**Goal:**
Rewrite the data below, changing each "locality" to "place" and leaving everything else untouched.

§ §

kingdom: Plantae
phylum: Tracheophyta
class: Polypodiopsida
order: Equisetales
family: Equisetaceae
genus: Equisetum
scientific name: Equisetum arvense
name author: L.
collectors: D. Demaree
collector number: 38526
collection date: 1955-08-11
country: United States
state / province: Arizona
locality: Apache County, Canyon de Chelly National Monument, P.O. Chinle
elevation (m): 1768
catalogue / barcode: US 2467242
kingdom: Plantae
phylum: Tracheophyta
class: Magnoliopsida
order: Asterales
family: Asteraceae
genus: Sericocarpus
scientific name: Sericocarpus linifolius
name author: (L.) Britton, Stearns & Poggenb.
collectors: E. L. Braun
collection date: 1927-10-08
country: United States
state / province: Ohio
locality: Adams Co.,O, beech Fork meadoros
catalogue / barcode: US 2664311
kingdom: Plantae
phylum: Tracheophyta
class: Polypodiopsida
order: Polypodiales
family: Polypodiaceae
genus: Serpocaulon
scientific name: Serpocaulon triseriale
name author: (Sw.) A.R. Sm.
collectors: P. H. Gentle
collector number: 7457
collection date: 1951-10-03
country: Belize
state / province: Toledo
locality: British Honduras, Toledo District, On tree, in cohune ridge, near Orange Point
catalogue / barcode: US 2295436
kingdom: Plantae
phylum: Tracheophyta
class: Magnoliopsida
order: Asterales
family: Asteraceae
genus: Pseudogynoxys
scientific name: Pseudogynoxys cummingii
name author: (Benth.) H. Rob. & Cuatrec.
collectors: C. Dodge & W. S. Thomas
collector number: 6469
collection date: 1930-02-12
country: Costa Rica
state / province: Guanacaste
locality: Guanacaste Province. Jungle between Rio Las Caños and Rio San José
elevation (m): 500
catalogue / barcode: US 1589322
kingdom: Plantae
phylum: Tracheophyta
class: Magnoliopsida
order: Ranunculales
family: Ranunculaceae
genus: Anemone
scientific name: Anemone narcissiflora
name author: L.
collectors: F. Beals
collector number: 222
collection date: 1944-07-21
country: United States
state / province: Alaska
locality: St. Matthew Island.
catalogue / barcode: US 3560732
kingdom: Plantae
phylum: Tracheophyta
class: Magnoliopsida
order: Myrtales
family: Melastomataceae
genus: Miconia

§ §

**Result for this task:**
kingdom: Plantae
phylum: Tracheophyta
class: Polypodiopsida
order: Equisetales
family: Equisetaceae
genus: Equisetum
scientific name: Equisetum arvense
name author: L.
collectors: D. Demaree
collector number: 38526
collection date: 1955-08-11
country: United States
state / province: Arizona
place: Apache County, Canyon de Chelly National Monument, P.O. Chinle
elevation (m): 1768
catalogue / barcode: US 2467242
kingdom: Plantae
phylum: Tracheophyta
class: Magnoliopsida
order: Asterales
family: Asteraceae
genus: Sericocarpus
scientific name: Sericocarpus linifolius
name author: (L.) Britton, Stearns & Poggenb.
collectors: E. L. Braun
collection date: 1927-10-08
country: United States
state / province: Ohio
place: Adams Co.,O, beech Fork meadoros
catalogue / barcode: US 2664311
kingdom: Plantae
phylum: Tracheophyta
class: Polypodiopsida
order: Polypodiales
family: Polypodiaceae
genus: Serpocaulon
scientific name: Serpocaulon triseriale
name author: (Sw.) A.R. Sm.
collectors: P. H. Gentle
collector number: 7457
collection date: 1951-10-03
country: Belize
state / province: Toledo
place: British Honduras, Toledo District, On tree, in cohune ridge, near Orange Point
catalogue / barcode: US 2295436
kingdom: Plantae
phylum: Tracheophyta
class: Magnoliopsida
order: Asterales
family: Asteraceae
genus: Pseudogynoxys
scientific name: Pseudogynoxys cummingii
name author: (Benth.) H. Rob. & Cuatrec.
collectors: C. Dodge & W. S. Thomas
collector number: 6469
collection date: 1930-02-12
country: Costa Rica
state / province: Guanacaste
place: Guanacaste Province. Jungle between Rio Las Caños and Rio San José
elevation (m): 500
catalogue / barcode: US 1589322
kingdom: Plantae
phylum: Tracheophyta
class: Magnoliopsida
order: Ranunculales
family: Ranunculaceae
genus: Anemone
scientific name: Anemone narcissiflora
name author: L.
collectors: F. Beals
collector number: 222
collection date: 1944-07-21
country: United States
state / province: Alaska
place: St. Matthew Island.
catalogue / barcode: US 3560732
kingdom: Plantae
phylum: Tracheophyta
class: Magnoliopsida
order: Myrtales
family: Melastomataceae
genus: Miconia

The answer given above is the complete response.